Acute oral toxicity study of test chemical was conducted as per OECD No. 423 in rats. Nine female Wistar rats were selected for acute oral toxicity study. The animals were fasted for minimum 16-18 hours prior to dosing and for 3-4 hours post dosing, with food withheld but drinking water providedad libitum. The time intervals between dosing were determined by the onset, duration and severity of toxic signs. Three rats of first group were dosed with starting dose of 300 mg/kg body weight and the animals did not show any mortality so another three animals of the same group were dosed with 300 mg/kg body weight and no mortality was observed. Hence three rats of second group were dosed with 2000 mg/kg weight. All the rats at 2000mg/kg were found dead on day 0 post dosing. Hence, further dosing was stopped. Body weights were re­corded on day 0 (prior to dosing), 7 and 14. Body weight gain was observed in all surviving animals treated with 300 mg/kg body weight, during the 14 day observation period, as compared to day 0. At 300 mg/kg, all the six animals were observed normal throughout the experiment period. At 2000 mg/kg, animal no. 7 was observed with mild tremors at 30 minutes, mild to moderate abdominal breathing at 30 minutes and 1 hour and sternal recumbency at 1 hour followed by found dead.

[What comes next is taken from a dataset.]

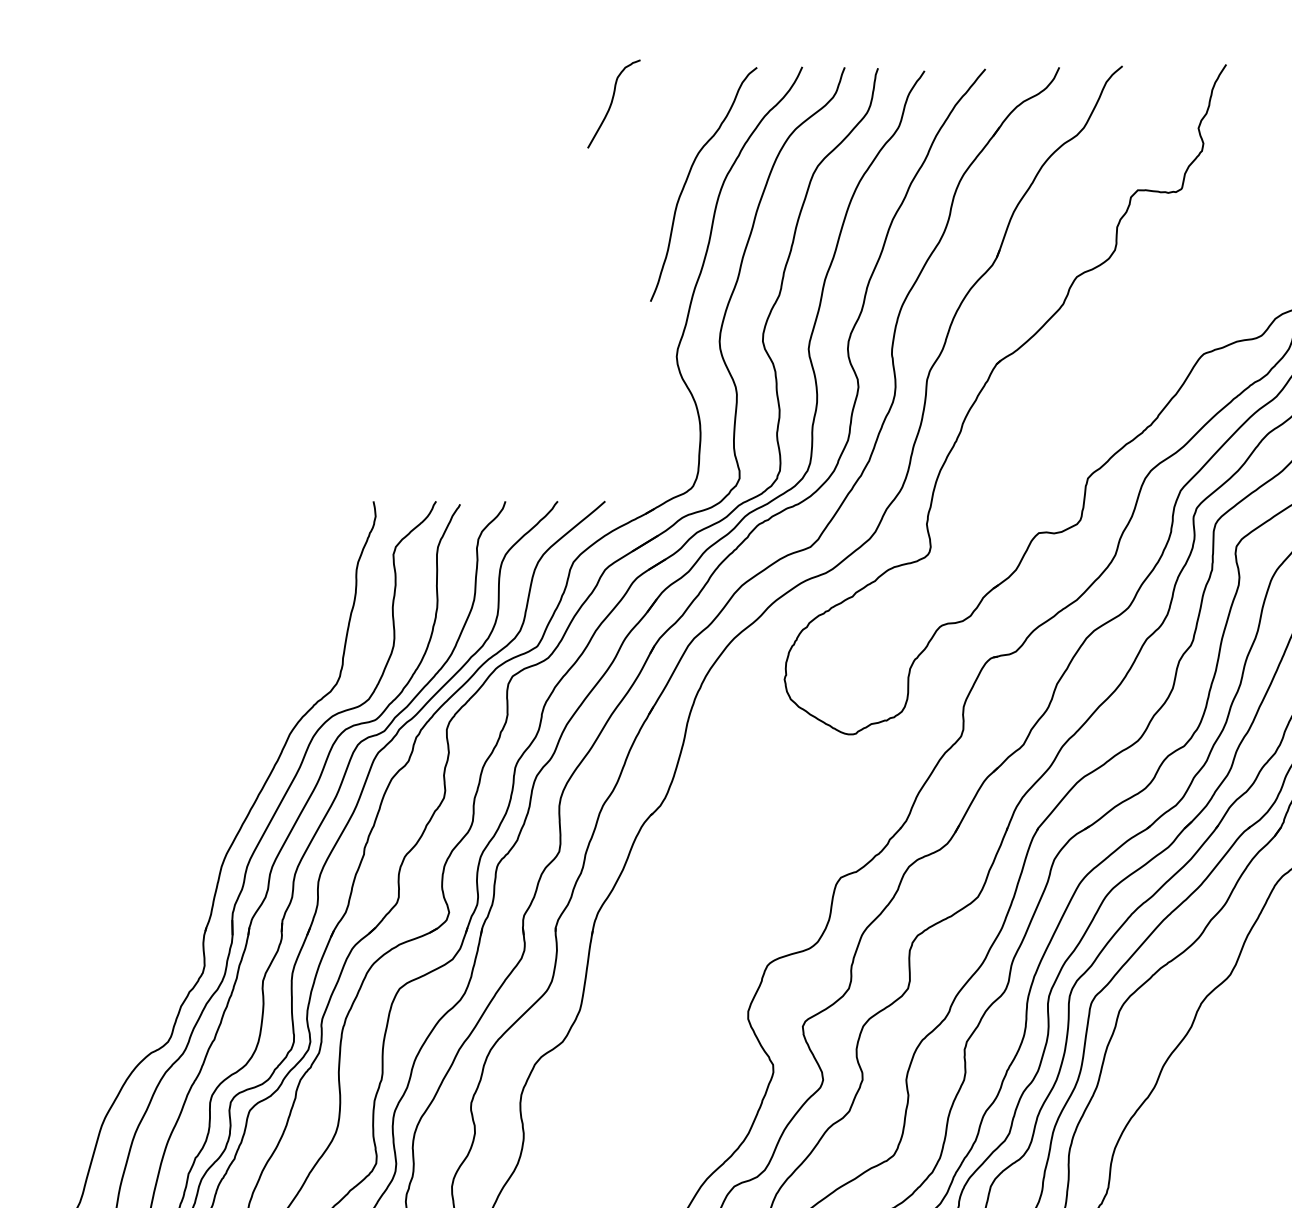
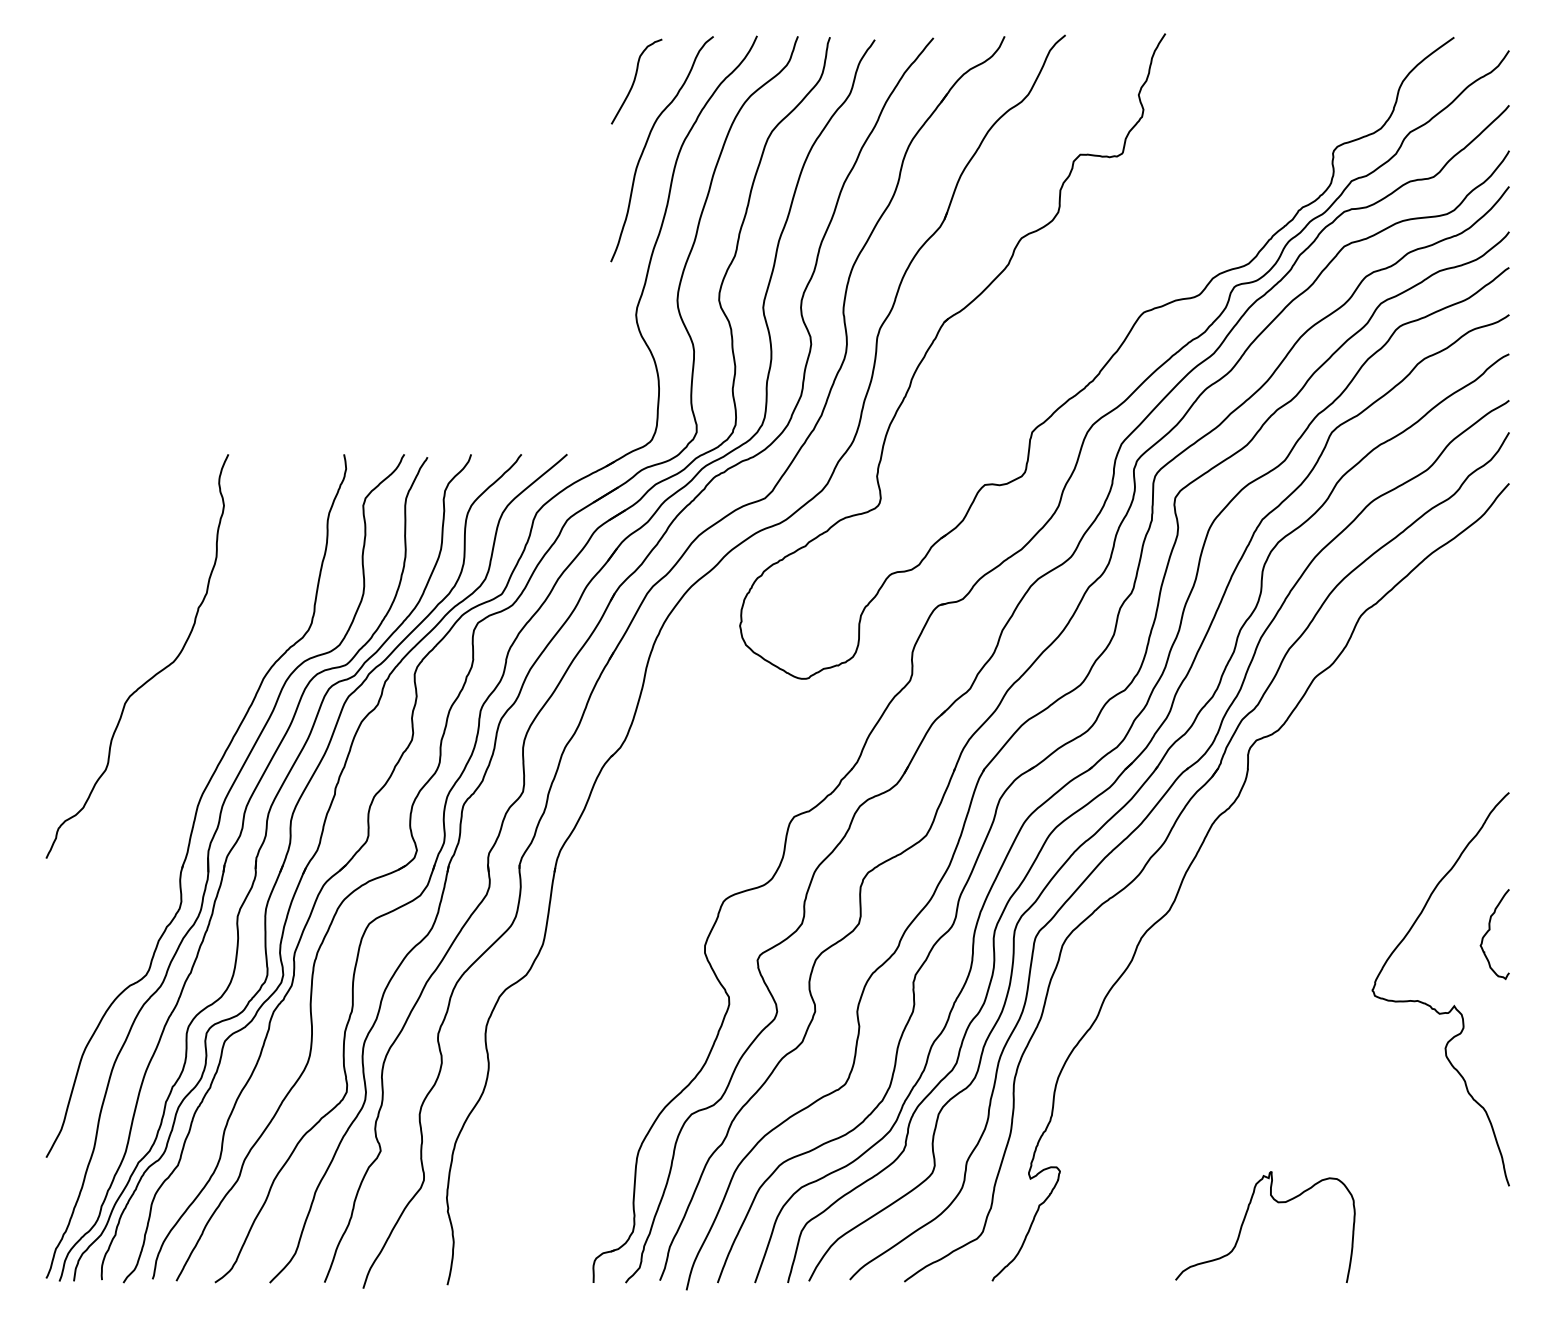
curve: (612, 102) -> (635, 80), moved
curve: (172, 733) -> (150, 677), added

Animal nos. 8 and 9 were observed with mild tremors, moderate abdominal breathing, sternal recumbency and moderate salivation at 30 minutes followed by found dead. No external gross pathological changes were seen in all the six animals treated with 300 mg/kg body weight during terminal sacrifice. At 2000 mg/kg, animal no. 7 was observed with no abnormalities, whereas animal nos. 8 and 9 were observed with wet around mouth. No internal gross pathological changes were seen in all the six animals treated with 300 mg/kg body weight during terminal sacrifice. At 2000 mg/kg, all three animals were observed with severe red discoloration of all lobes lungs and test item was observed in stomach and intestine. Under the conditions of this, acute oral toxicity dose LD50 value of test chemical was considered in between 300-2000 mg/kg body weight. Thus by considering the CLP criteria for acute toxicity rating for the chemicals, it infers that the given test chemical exhibits acute oral toxicity in “Category 4” LD50 >300 to ≤ 2000 mg/kg body weight.